I assume you've long since solved this, but I've never done any bash before and I thought this would be a fun little problem, so here you go:

Bash:
#!/bin/bash

# Read numbers into an array (change numbers.txt to the real filename, obvs.)
mapfile -t matchArray < numbers.txt

# Convert the array into a dictionary so we can do fast lookup
declare -A matchNumbers
for n in "${matchArray[@]}"; do
    matchNumbers[$n]="$n";
done

> output.csv

# Go line by line through the csv file (change 'input.csv' to the real filename)
while read -r line; do
    # Get the first comma separated value, assuming it's not quoted
    number=${line%%,*}
    if [ "${matchNumbers[$number]}" ]; then
        echo $line >> output.csv
    fi
done < input.csv

I didn't know whether your csv file was quoted or not, so I just assumed it wasn't, you'll need to clean it up a little to remove any quotes if it is.

After all I've heard about how great ChatGPT is, I'm reassured at how useless the code posted above is.
 
? Maybe not the best way but it did the job on my test from how I understood the problem.

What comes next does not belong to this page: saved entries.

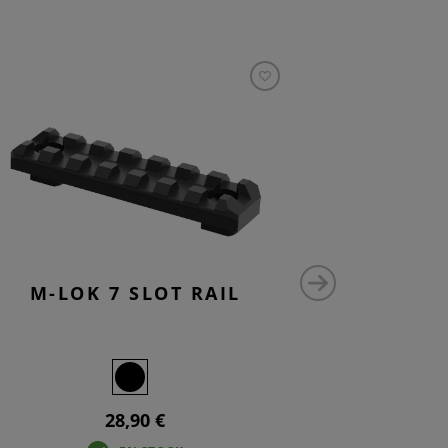
M-LOK 7 SLOT RAIL
M-LO
28,90 €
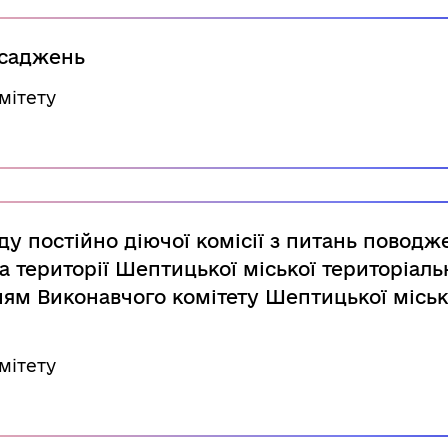
асаджень
мітету
ду постійно діючої комісії з питань поводж
 території Шептицької міської територіаль
ням Виконавчого комітету Шептицької місь
мітету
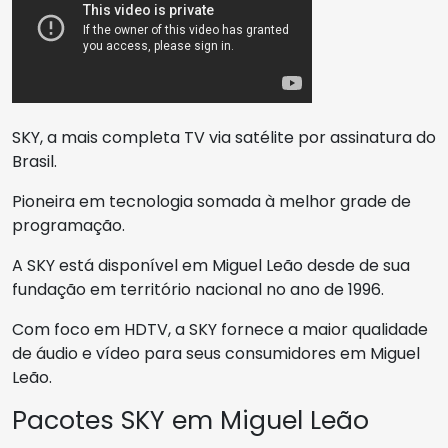
SKY, a mais completa TV via satélite por assinatura do
Brasil.
Pioneira em tecnologia somada à melhor grade de
programação.
A SKY está disponível em Miguel Leão desde de sua
fundação em território nacional no ano de 1996.
Com foco em HDTV, a SKY fornece a maior qualidade
de áudio e vídeo para seus consumidores em Miguel
Leão.
Pacotes SKY em Miguel Leão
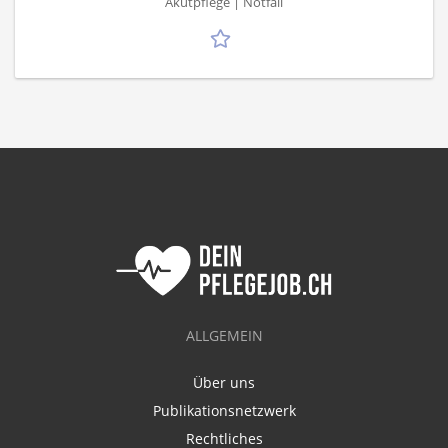
Akutpflege | Notfall
ALLGEMEIN
Über uns
Publikationsnetzwerk
Rechtliches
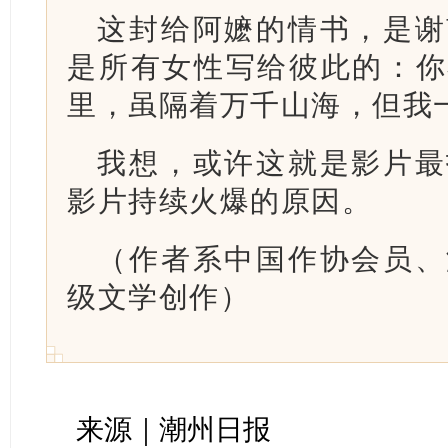
这封给阿嬷的情书，是谢
是所有女性写给彼此的：你
里，虽隔着万千山海，但我
我想，或许这就是影片最
影片持续火爆的原因。
（作者系中国作协会员、
级文学创作）
来源｜潮州日报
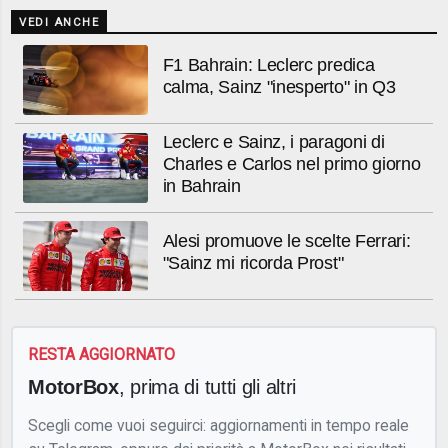
VEDI ANCHE
F1 Bahrain: Leclerc predica
calma, Sainz "inesperto" in Q3
Leclerc e Sainz, i paragoni di
Charles e Carlos nel primo giorno
in Bahrain
Alesi promuove le scelte Ferrari:
"Sainz mi ricorda Prost"
RESTA AGGIORNATO
MotorBox
, prima di tutti gli altri
Scegli come vuoi seguirci: aggiornamenti in tempo reale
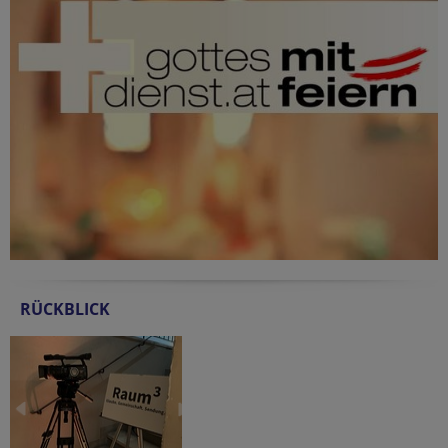
RÜCKBLICK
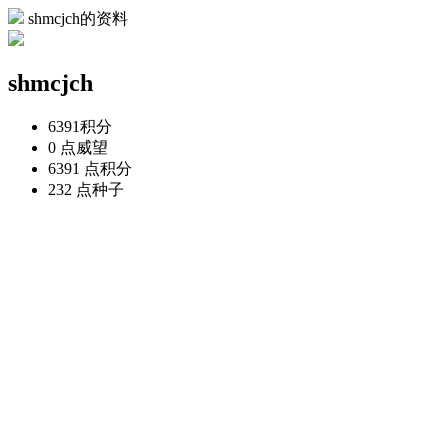
shmcjch的资料
shmcjch
6391
积分
0 点
威望
6391 点
积分
232 点
种子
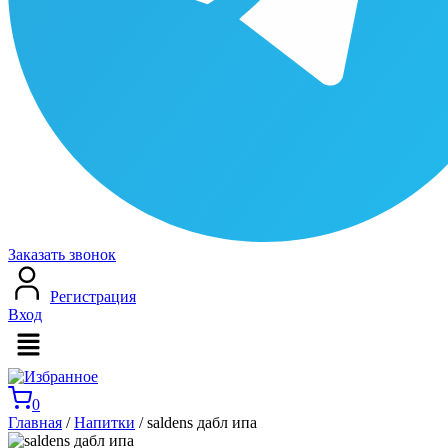
Заказать звонок
Регистрация
Вход
Меню
0
Главная
/
Напитки
/ saldens дабл ипа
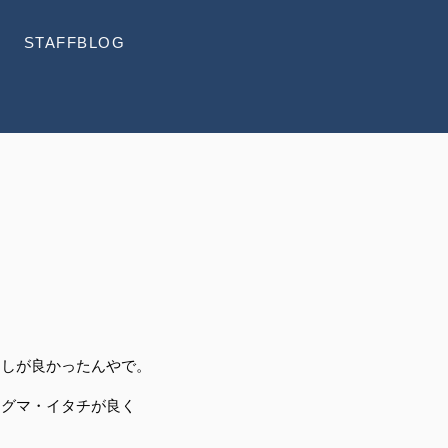
STAFFBLOG
らしが良かったんやで。
イグマ・イタチが良く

It has two bugs in it, one serious, one not: the serious one is if you have a number in the numbers.txt file, it will include any line which starts with that number. So if you put '34' in the numbers.txt, it will include lines which start with "341" for example. To be fair, this might work if all the numbers are six digit as per @Feek 's example. Less seriously, it appends its output to the output file if it already exists rather than creating a new file.

It also two other problems: (1) it's massively slow - quite possibly too slow for the 45k csv and 1.5k numbers file that Feek is talking about, and (2) it re-orders the output so that every line in the output file is ordered according to the numbers in the numbers file. This could be okay, depending on use case.

edit: I did a little timing exercise, with just 15 numbers and 100 entries in the .csv file, the ChatGPT version takes 15s to run, my version returns instantly with that and can run the full 1500/45k task in under 5s. I wasn't waiting around for the full version with GPT.